Omit all images, then repeat exactly the lines below from the one containing "Enfin, lorsque le" through the one containing "Specifically, XU define", both ends included.
*** INFORMATION ***
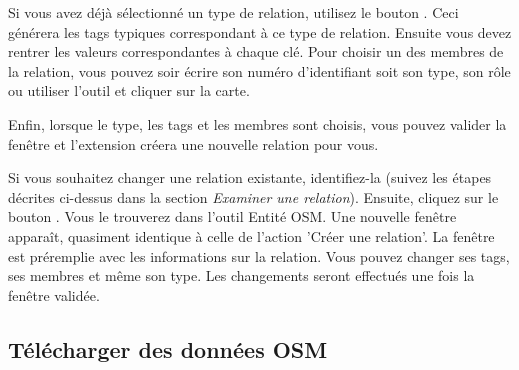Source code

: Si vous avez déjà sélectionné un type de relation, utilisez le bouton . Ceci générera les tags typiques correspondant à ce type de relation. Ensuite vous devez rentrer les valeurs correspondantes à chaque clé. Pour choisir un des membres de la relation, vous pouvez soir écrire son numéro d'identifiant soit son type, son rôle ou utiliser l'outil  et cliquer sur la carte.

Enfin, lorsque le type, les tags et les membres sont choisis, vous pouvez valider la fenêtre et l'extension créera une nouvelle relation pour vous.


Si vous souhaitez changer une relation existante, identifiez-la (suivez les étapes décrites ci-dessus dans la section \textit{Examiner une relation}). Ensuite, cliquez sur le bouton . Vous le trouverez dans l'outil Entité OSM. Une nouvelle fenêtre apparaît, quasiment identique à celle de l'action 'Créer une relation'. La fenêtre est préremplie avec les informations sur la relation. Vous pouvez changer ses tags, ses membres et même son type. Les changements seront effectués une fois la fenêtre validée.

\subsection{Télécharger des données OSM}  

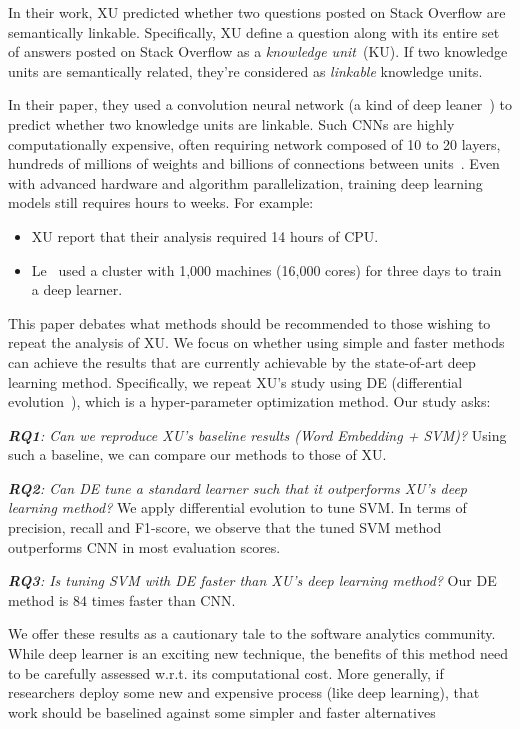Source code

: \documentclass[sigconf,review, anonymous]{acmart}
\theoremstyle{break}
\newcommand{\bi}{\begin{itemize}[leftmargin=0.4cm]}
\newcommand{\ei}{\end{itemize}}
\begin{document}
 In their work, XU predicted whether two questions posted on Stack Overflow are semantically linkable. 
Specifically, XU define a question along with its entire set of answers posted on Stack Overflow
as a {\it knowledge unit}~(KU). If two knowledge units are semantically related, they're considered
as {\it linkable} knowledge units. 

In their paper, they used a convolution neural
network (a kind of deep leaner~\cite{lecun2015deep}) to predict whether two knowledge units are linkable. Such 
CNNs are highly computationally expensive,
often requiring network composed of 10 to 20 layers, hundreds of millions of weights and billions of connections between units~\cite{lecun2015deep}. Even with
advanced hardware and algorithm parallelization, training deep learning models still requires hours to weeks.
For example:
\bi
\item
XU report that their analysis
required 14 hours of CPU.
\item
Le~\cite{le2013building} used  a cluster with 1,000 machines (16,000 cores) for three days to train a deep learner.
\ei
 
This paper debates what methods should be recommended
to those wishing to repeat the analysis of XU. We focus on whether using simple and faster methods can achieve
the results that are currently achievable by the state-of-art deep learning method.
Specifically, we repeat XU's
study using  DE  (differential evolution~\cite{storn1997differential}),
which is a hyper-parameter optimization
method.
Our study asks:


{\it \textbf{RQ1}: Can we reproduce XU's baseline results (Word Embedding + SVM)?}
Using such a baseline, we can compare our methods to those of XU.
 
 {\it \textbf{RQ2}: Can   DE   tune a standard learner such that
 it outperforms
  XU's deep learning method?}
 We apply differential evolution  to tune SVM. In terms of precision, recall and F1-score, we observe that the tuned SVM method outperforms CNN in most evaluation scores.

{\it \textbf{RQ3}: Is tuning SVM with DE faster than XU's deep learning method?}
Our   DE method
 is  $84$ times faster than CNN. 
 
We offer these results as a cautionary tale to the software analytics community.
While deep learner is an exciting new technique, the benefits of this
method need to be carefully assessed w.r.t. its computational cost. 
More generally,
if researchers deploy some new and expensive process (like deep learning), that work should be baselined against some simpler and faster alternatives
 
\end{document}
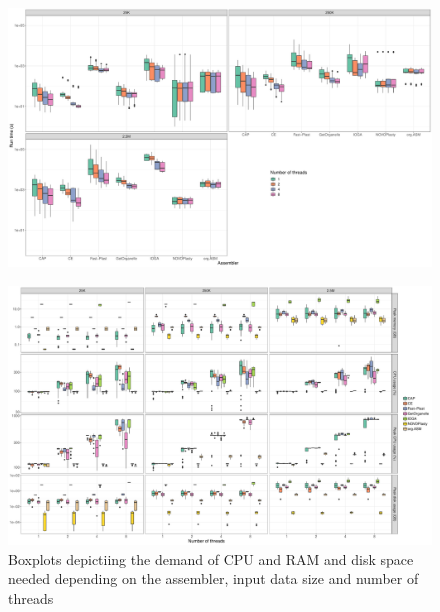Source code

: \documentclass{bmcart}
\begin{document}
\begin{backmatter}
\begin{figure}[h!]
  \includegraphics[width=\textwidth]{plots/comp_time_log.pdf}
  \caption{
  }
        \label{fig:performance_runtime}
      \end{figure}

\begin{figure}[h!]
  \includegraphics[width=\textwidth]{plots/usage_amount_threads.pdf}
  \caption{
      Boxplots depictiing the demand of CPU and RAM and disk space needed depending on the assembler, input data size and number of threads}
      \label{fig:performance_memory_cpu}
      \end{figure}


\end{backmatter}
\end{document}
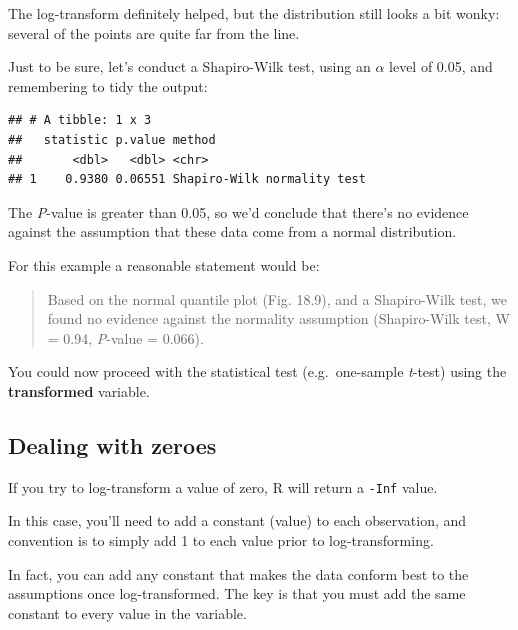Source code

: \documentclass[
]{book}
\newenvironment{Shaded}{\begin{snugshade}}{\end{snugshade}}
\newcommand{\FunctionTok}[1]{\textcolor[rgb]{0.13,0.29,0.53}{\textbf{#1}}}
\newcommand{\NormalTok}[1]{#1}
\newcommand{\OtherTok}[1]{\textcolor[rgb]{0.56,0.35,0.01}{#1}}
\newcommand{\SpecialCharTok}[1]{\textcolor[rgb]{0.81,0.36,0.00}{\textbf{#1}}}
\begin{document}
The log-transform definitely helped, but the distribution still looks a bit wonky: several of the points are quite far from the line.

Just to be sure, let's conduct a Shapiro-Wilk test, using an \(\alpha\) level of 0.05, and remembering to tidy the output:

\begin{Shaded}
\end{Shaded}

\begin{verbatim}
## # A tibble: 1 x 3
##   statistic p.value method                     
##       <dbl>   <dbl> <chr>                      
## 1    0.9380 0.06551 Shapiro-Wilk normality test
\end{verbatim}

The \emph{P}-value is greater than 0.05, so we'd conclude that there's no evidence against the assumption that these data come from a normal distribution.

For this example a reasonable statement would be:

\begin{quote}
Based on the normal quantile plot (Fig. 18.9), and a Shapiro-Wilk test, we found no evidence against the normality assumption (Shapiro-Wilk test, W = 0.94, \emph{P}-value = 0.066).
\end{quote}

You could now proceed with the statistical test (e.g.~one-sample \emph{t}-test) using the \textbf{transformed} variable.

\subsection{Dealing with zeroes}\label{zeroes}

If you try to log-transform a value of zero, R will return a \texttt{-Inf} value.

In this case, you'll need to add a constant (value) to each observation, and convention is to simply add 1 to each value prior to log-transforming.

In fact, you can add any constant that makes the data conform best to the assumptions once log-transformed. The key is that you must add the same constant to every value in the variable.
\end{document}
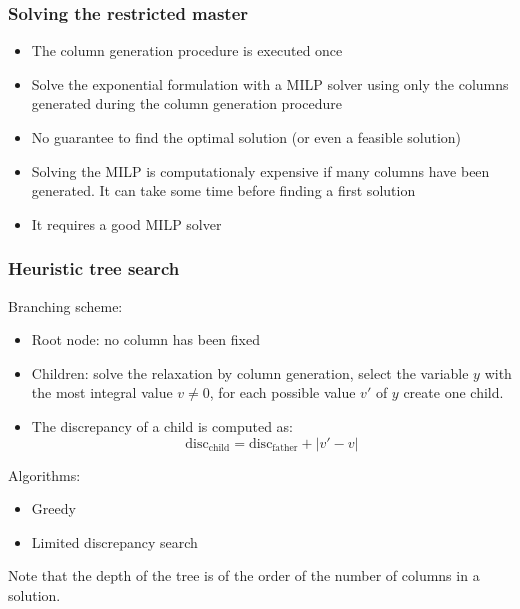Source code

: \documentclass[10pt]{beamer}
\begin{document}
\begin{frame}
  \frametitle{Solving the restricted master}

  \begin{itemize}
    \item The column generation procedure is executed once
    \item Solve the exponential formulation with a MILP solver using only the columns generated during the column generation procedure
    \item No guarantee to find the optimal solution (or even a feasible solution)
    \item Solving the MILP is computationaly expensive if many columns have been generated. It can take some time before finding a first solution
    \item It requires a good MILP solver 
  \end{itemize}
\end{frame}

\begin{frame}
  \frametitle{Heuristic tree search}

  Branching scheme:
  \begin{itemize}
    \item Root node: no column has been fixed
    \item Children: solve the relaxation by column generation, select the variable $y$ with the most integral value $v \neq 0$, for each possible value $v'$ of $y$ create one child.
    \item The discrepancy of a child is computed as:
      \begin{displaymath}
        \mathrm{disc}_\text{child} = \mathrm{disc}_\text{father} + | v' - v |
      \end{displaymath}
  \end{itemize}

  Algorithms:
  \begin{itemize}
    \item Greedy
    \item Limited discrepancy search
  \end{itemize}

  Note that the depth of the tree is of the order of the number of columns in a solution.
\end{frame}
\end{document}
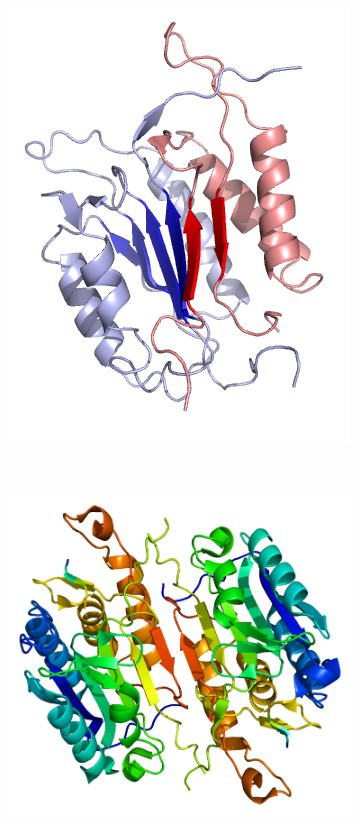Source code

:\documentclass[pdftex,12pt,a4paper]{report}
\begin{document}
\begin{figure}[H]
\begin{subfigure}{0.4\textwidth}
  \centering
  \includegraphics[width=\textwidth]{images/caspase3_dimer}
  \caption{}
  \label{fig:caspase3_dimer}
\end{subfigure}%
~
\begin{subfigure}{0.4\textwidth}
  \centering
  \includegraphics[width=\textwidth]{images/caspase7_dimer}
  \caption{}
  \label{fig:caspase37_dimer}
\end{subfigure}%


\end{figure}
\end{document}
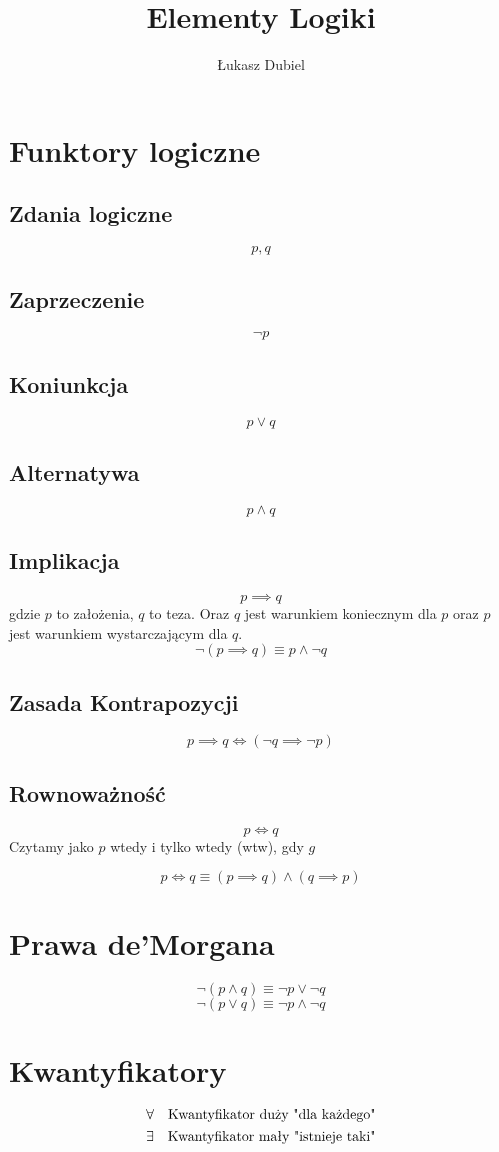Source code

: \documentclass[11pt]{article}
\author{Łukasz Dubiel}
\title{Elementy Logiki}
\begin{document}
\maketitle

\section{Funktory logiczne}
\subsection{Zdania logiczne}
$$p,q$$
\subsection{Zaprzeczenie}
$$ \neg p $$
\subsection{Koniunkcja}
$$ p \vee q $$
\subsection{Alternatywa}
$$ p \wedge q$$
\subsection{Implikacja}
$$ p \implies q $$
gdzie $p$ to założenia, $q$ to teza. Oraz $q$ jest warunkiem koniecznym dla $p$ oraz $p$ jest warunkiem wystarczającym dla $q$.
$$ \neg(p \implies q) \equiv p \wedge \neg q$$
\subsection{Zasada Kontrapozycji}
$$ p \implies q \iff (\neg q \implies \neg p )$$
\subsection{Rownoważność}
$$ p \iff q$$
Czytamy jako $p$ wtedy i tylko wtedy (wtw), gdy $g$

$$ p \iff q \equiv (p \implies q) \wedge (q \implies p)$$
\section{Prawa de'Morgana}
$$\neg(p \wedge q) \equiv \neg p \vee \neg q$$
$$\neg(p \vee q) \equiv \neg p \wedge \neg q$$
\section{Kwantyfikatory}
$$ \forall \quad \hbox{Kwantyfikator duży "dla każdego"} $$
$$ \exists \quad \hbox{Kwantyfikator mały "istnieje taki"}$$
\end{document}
***
EXERCISE SOLUTION>
Enfin, lorsque le type, les tags et les membres sont choisis, vous pouvez valider la fenêtre et l'extension créera une nouvelle relation pour vous.


Si vous souhaitez changer une relation existante, identifiez-la (suivez les étapes décrites ci-dessus dans la section \textit{Examiner une relation}). Ensuite, cliquez sur le bouton . Vous le trouverez dans l'outil Entité OSM. Une nouvelle fenêtre apparaît, quasiment identique à celle de l'action 'Créer une relation'. La fenêtre est préremplie avec les informations sur la relation. Vous pouvez changer ses tags, ses membres et même son type. Les changements seront effectués une fois la fenêtre validée.

\subsection{Télécharger des données OSM}  

Source code

: \documentclass[sigconf,review, anonymous]{acmart}
\theoremstyle{break}
\newcommand{\bi}{\begin{itemize}[leftmargin=0.4cm]}
\newcommand{\ei}{\end{itemize}}
\begin{document}
 In their work, XU predicted whether two questions posted on Stack Overflow are semantically linkable. 
Specifically, XU define a question along with its entire set of answers posted on Stack Overflow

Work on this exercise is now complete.